🤖 AI Summary
This work addresses the challenge of reconstructing complete 3D point clouds from a single RGB image, which requires inferring occluded geometry. Existing diffusion models suffer from slow inference and high computational costs. To overcome these limitations, the authors propose Point-MF, the first framework to introduce Mean Flow to single-image point cloud reconstruction. By directly learning a mean velocity field in point cloud space, Point-MF enables one-step generation via a single forward pass without relying on a VAE latent space. The method integrates a Diffusion Transformer architecture with frozen DINOv3 image features and a lightweight token adapter, and introduces a Denoised Space Anchor loss to stabilize large-step generation, augmented by explicit time and interval conditioning. Evaluated on ShapeNet-R2N2 and Pix3D, Point-MF achieves millisecond-level inference and high-fidelity reconstructions, outperforming existing diffusion and feedforward models in both accuracy and speed.
📝 Abstract
Single-image point cloud reconstruction must infer complete 3D geometry, including occluded parts, from a single RGB image.

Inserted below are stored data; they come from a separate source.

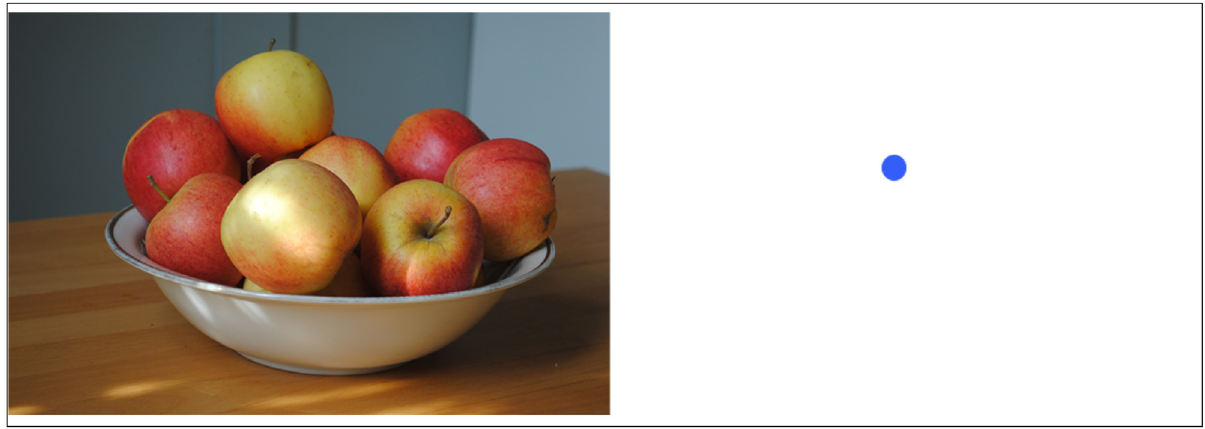
Fig 1. Example of a single frame within a trial. The originalresolutionof the image (fitting the wholescreen) was changedfor illustrative purposes. To the left, an image representative of the static stimuli (this photographdoes not come from the IAPS, as IAPS photographs cannot be published. The author of this photographis MEK). To the right, a singleframe from the video clip (dynamic stimulus) showingthe position of the dot.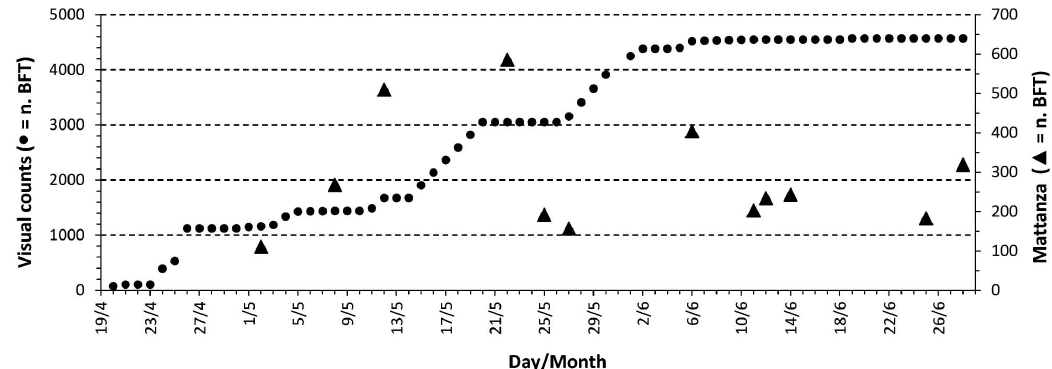
Fig. 3. – Plot representing the cumulative number of bluefin tuna in the time range April 20-June 28, 2010 (Visual counts, l ; Mattanza , p ). Data from visual counts have been recalculated using a correction factor derived from the relationship between expected and observed values. The number of specimens caught by mattanza was added to the number of bluefin tuna estimated by visual counts on the corresponding day.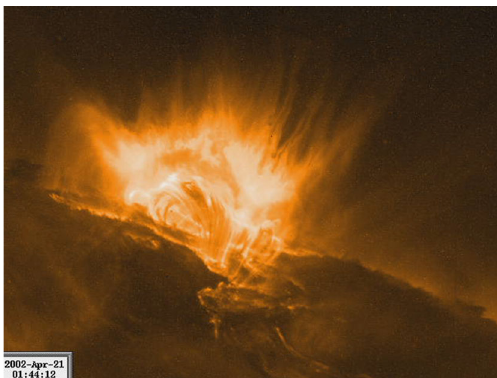
Fig. 3 Still from a movie: The flare SOL2002-04-21 observed in the Fe xii line at 195 Å (sensitive to 1.5 MK plasma) by the TRACE satellite. Note the different phases, starting with irregular brightening in the impulsive phase. The luminosity peaks when a sheet-like structures appears above the initial brightening. The diffuse emission at this time is attributed to the presence of the Fe xxiv (192 Å) line within the TRACE passband, emitted by a plasma of 20 MK. The flare proceeds into a long decay phase with post-flare loops growing in height (credit: TRACE Project,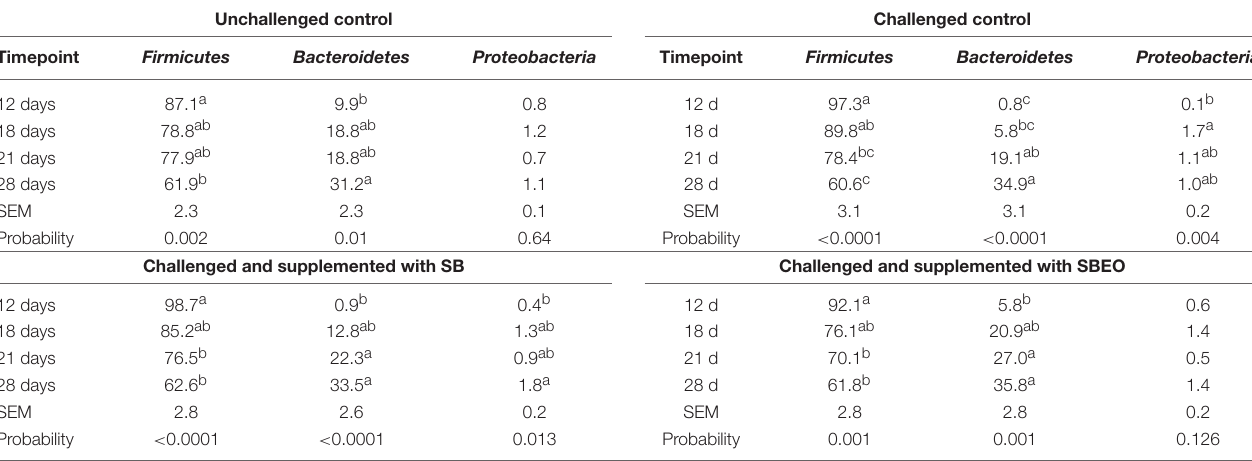
TABLE 5 | Relative abundance (%) of the main phylum in the cecal microbiota of broiler chickens at different timepoints whithin each one of the experimental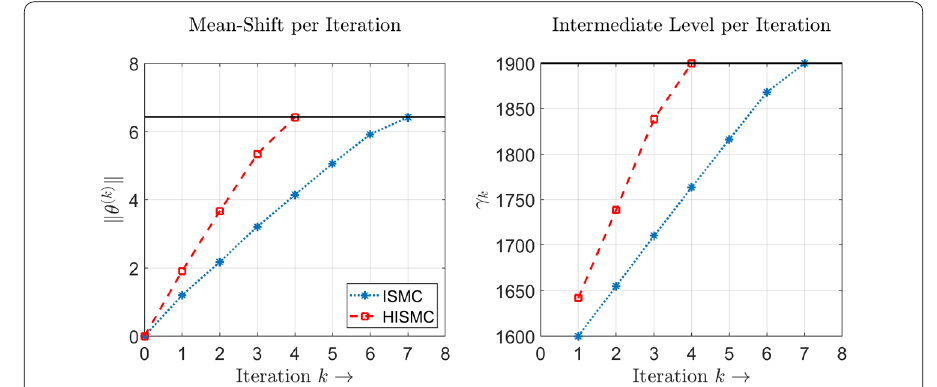
Figure 3 VCO: The mean-shifts θ ( k ) and intermediate levels γ k at iteration k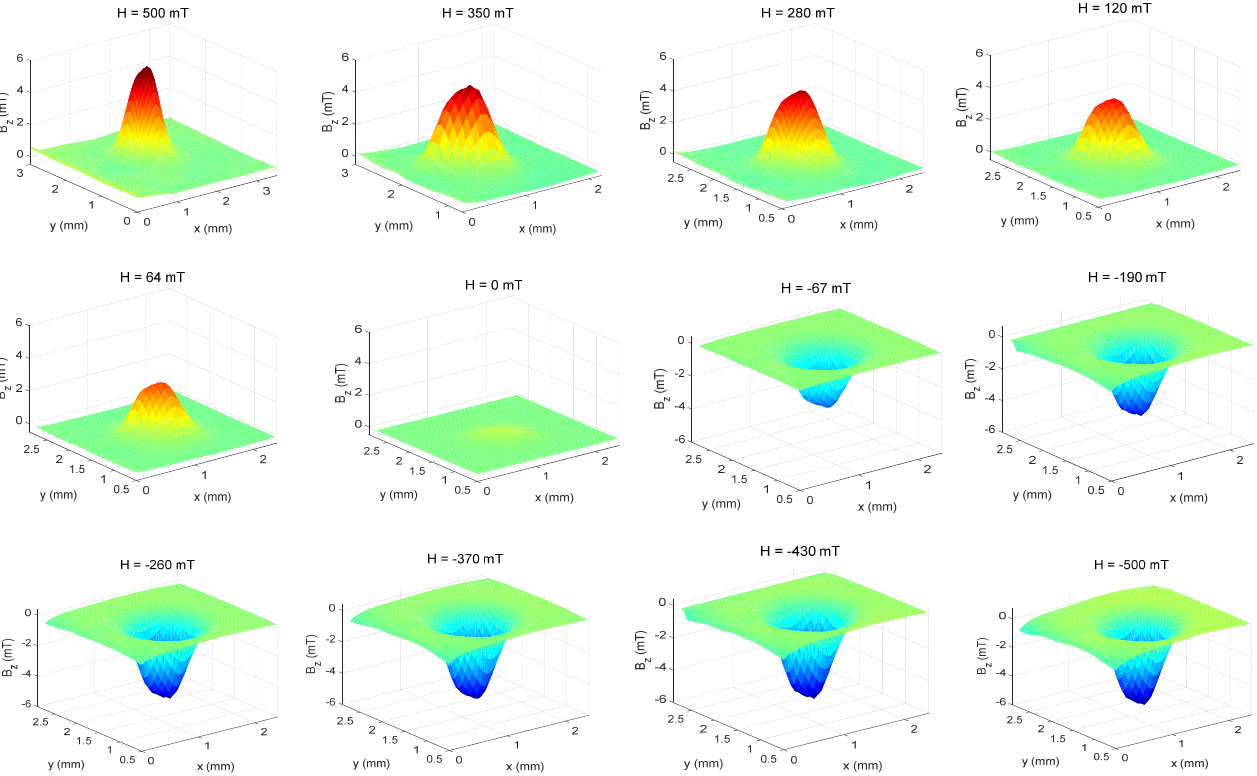
Figure 14. Magnetic maps of the sample NP2 in 3D, obtained directly from the maps in XY space.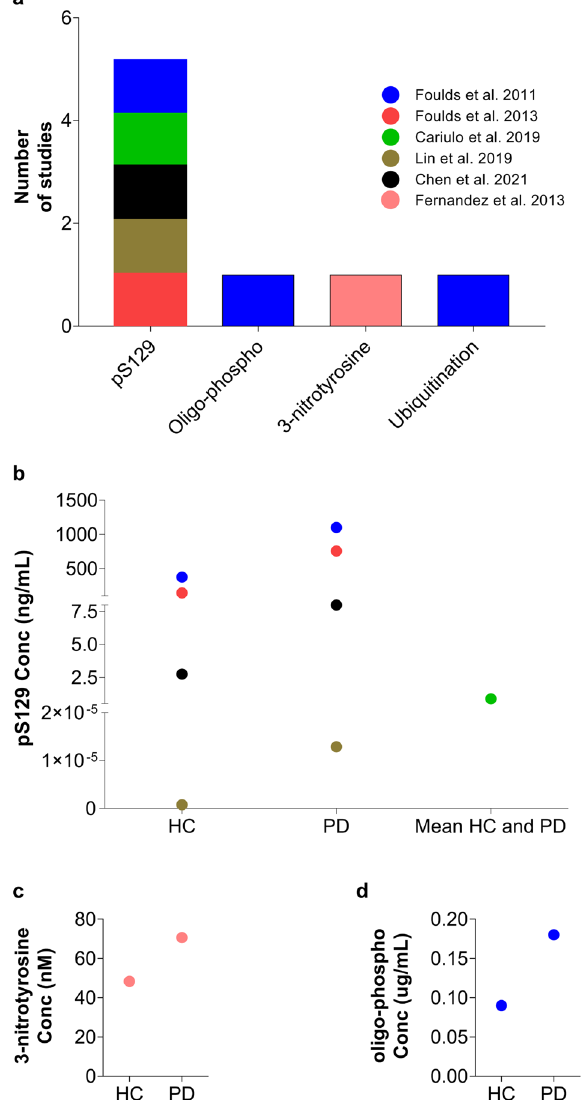
Fig. 5 aSyn PTMs in Plasma/Serum. a Numbers of studies that reported the detection of aSyn PTMs in plasma/serum. b Variability of pS129 concentration between HC and PD in the different studies. Each dot represents the mean concentration of pS129 aSyn reported in each study. The mean of HC and PD is displayed for Cariulo et al. 53 because only one pS129 level was provided in that study. Other aSyn PTMs, namely, c serum 3-nitrotyrosine 145 and d plasma oligo- phosphorylation 54 , were also reported, but only in a single study. Ubiquitinated aSyn levels are not shown because this modi fi cation was assessed and quanti fi ed only by WB. The legend/color code in a corresponds also to b , c and d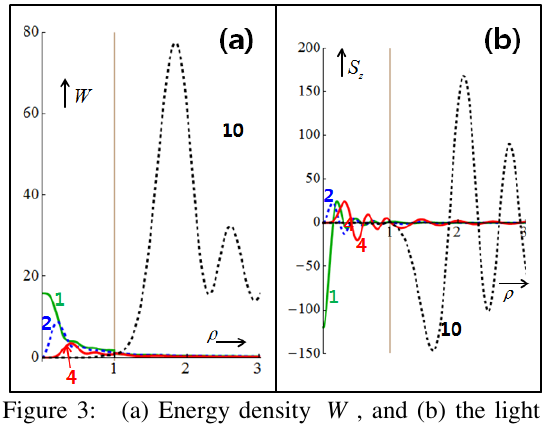
Figure 3: (a) Energy density W , and (b) the light S over the range 0 3 ρ ≤ ≤ for varying spin z 1,2,4,10 m = . On each panel, four curves are generated for 1,2,4,10 m = in different colors. Respective curves are presented such that ( ) 1 1 ex W ρ = = and ( ) 1 1 ex S ρ = = on the exterior z side of the material interface located at 1 ρ = . A solid cylinder with 2 1 in ex n n = > = is under 2 q π = as a common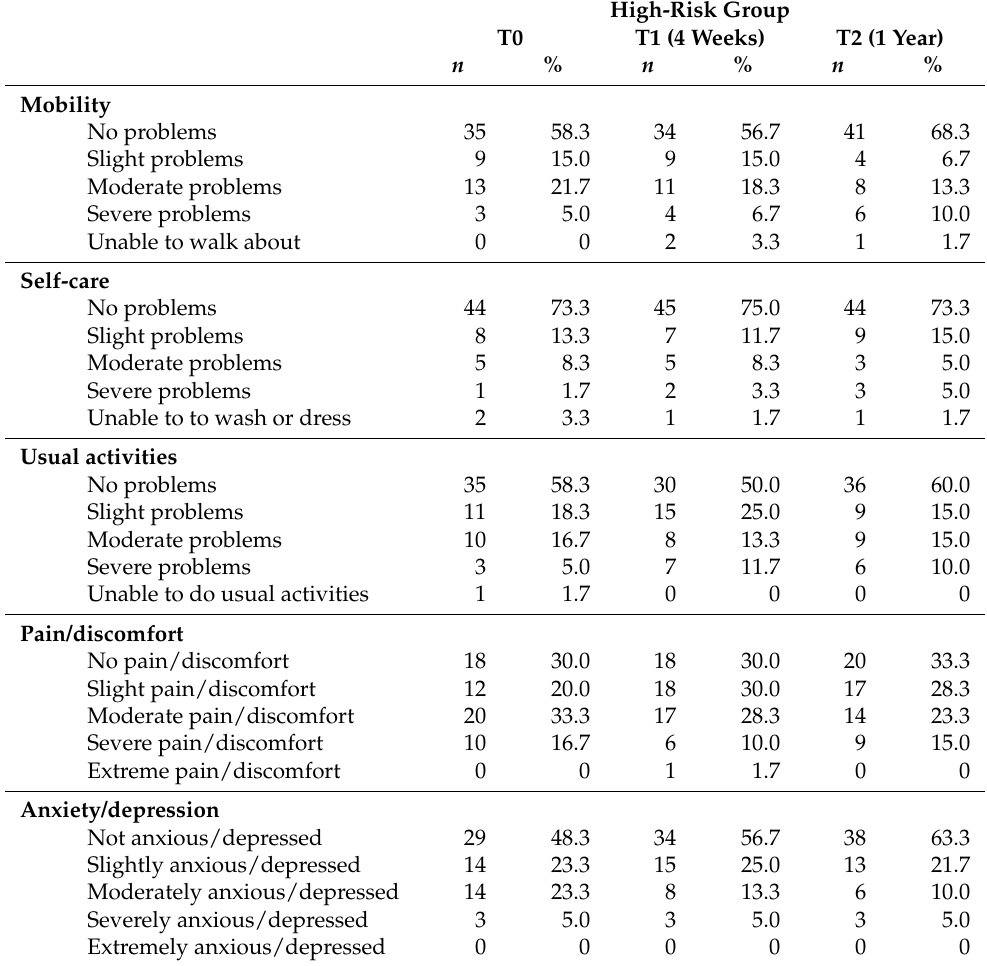
Table 2. Results of EuroQol Group’s EQ-5D instrument (EQ-5D) for high-risk group.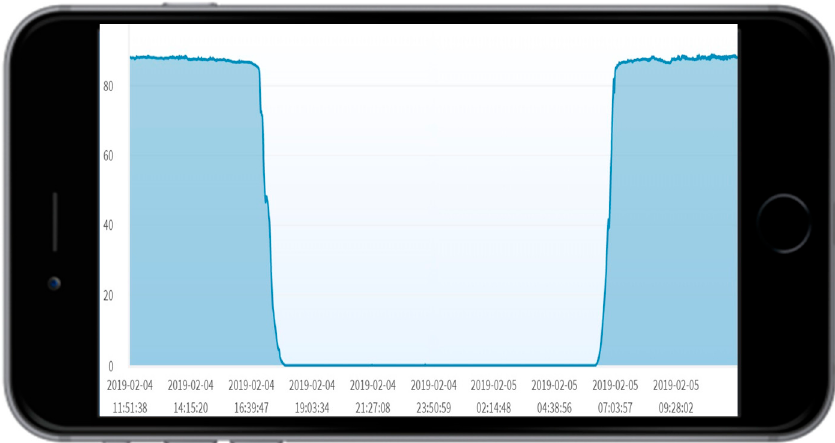
Figure 8. The time series chart of the output device feature (ODF) monitor (from Lum-I to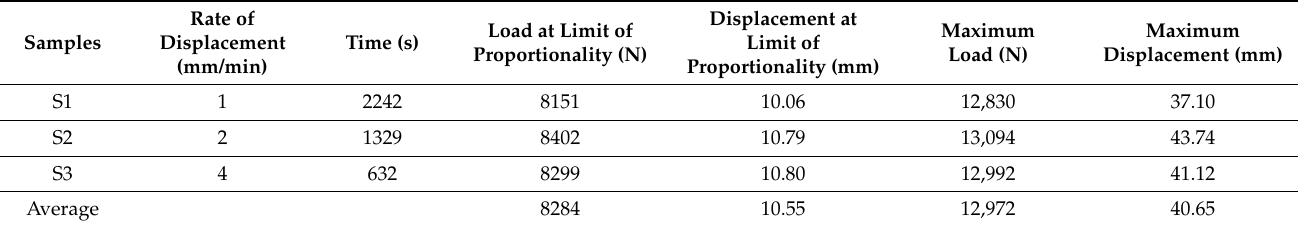
Table 2. Mechanical test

While diffusion-based reconstructors achieve high accuracy, they typically require many denoising iterations, resulting in slow and expensive inference. We propose Point-MF, a Mean-Flow-based framework for low-NFE single-image point cloud reconstruction that couples a Mean-Flow-compatible architecture with an auxiliary loss. Specifically, Point-MF operates directly in point-cloud space to learn the mean velocity field and enables one-step reconstruction with a single network function evaluation (1-NFE), without relying on VAE-based latent representations. To make Mean Flow effective under large interval jumps, Point-MF employs a Diffusion Transformer tailored to the Mean-Flow setting, conditioned on frozen DINOv3 image features via a lightweight token adapter and equipped with explicit interval/time conditioning. Moreover, we introduce Denoised Space Anchor, a set-distance auxiliary loss on the denoised-space estimate $x_θ$ induced by the predicted velocity field, to stabilize large-step generation and reduce outliers and density artifacts. On ShapeNet-R2N2 and Pix3D, Point-MF strikes a strong balance between reconstruction quality and inference speed compared to multi-step diffusion baselines and competitive feedforward models, while generating high-quality point clouds with millisecond-level latency.